↓↓↓

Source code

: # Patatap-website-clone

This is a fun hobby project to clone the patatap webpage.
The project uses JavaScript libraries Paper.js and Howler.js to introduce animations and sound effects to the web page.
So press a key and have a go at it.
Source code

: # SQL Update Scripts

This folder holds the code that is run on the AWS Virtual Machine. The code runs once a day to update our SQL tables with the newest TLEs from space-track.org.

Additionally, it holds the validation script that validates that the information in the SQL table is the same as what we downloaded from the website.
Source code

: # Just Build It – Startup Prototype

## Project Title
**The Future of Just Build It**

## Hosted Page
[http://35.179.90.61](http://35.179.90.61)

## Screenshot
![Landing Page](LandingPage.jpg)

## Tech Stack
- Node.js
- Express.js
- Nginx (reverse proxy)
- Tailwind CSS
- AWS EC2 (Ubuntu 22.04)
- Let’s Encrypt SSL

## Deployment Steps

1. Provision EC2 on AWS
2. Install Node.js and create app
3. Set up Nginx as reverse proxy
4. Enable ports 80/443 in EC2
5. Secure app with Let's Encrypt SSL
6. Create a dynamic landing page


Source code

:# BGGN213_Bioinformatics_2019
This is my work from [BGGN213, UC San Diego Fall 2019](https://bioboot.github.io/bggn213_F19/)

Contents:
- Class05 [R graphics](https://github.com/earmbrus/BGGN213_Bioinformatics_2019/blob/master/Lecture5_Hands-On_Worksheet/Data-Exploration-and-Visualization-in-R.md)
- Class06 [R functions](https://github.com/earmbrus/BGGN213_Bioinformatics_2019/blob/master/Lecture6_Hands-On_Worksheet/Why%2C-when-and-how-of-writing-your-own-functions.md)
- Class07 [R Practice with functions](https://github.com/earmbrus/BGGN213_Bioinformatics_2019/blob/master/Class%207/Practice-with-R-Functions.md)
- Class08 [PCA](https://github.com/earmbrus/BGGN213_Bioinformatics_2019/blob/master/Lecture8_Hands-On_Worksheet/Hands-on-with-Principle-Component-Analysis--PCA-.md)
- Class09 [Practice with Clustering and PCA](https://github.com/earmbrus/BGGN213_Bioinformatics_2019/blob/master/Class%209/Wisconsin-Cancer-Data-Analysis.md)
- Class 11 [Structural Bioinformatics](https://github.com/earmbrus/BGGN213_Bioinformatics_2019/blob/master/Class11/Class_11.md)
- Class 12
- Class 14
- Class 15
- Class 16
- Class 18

↑↑↑

- _Description of the task_:
Repeat each record word for word. Do not leave any out.

- _Solution to this task_:
Source code

: # Patatap-website-clone

This is a fun hobby project to clone the patatap webpage.
The project uses JavaScript libraries Paper.js and Howler.js to introduce animations and sound effects to the web page.
So press a key and have a go at it.
Source code

: # SQL Update Scripts

This folder holds the code that is run on the AWS Virtual Machine. The code runs once a day to update our SQL tables with the newest TLEs from space-track.org.

Additionally, it holds the validation script that validates that the information in the SQL table is the same as what we downloaded from the website.
Source code

: # Just Build It – Startup Prototype

## Project Title
**The Future of Just Build It**

## Hosted Page
[http://35.179.90.61](http://35.179.90.61)

## Screenshot
![Landing Page](LandingPage.jpg)

## Tech Stack
- Node.js
- Express.js
- Nginx (reverse proxy)
- Tailwind CSS
- AWS EC2 (Ubuntu 22.04)
- Let’s Encrypt SSL

## Deployment Steps

1. Provision EC2 on AWS
2. Install Node.js and create app
3. Set up Nginx as reverse proxy
4. Enable ports 80/443 in EC2
5. Secure app with Let's Encrypt SSL
6. Create a dynamic landing page


Source code

:# BGGN213_Bioinformatics_2019
This is my work from [BGGN213, UC San Diego Fall 2019](https://bioboot.github.io/bggn213_F19/)

Contents:
- Class05 [R graphics](https://github.com/earmbrus/BGGN213_Bioinformatics_2019/blob/master/Lecture5_Hands-On_Worksheet/Data-Exploration-and-Visualization-in-R.md)
- Class06 [R functions](https://github.com/earmbrus/BGGN213_Bioinformatics_2019/blob/master/Lecture6_Hands-On_Worksheet/Why%2C-when-and-how-of-writing-your-own-functions.md)
- Class07 [R Practice with functions](https://github.com/earmbrus/BGGN213_Bioinformatics_2019/blob/master/Class%207/Practice-with-R-Functions.md)
- Class08 [PCA](https://github.com/earmbrus/BGGN213_Bioinformatics_2019/blob/master/Lecture8_Hands-On_Worksheet/Hands-on-with-Principle-Component-Analysis--PCA-.md)
- Class09 [Practice with Clustering and PCA](https://github.com/earmbrus/BGGN213_Bioinformatics_2019/blob/master/Class%209/Wisconsin-Cancer-Data-Analysis.md)
- Class 11 [Structural Bioinformatics](https://github.com/earmbrus/BGGN213_Bioinformatics_2019/blob/master/Class11/Class_11.md)
- Class 12
- Class 14
- Class 15
- Class 16
- Class 18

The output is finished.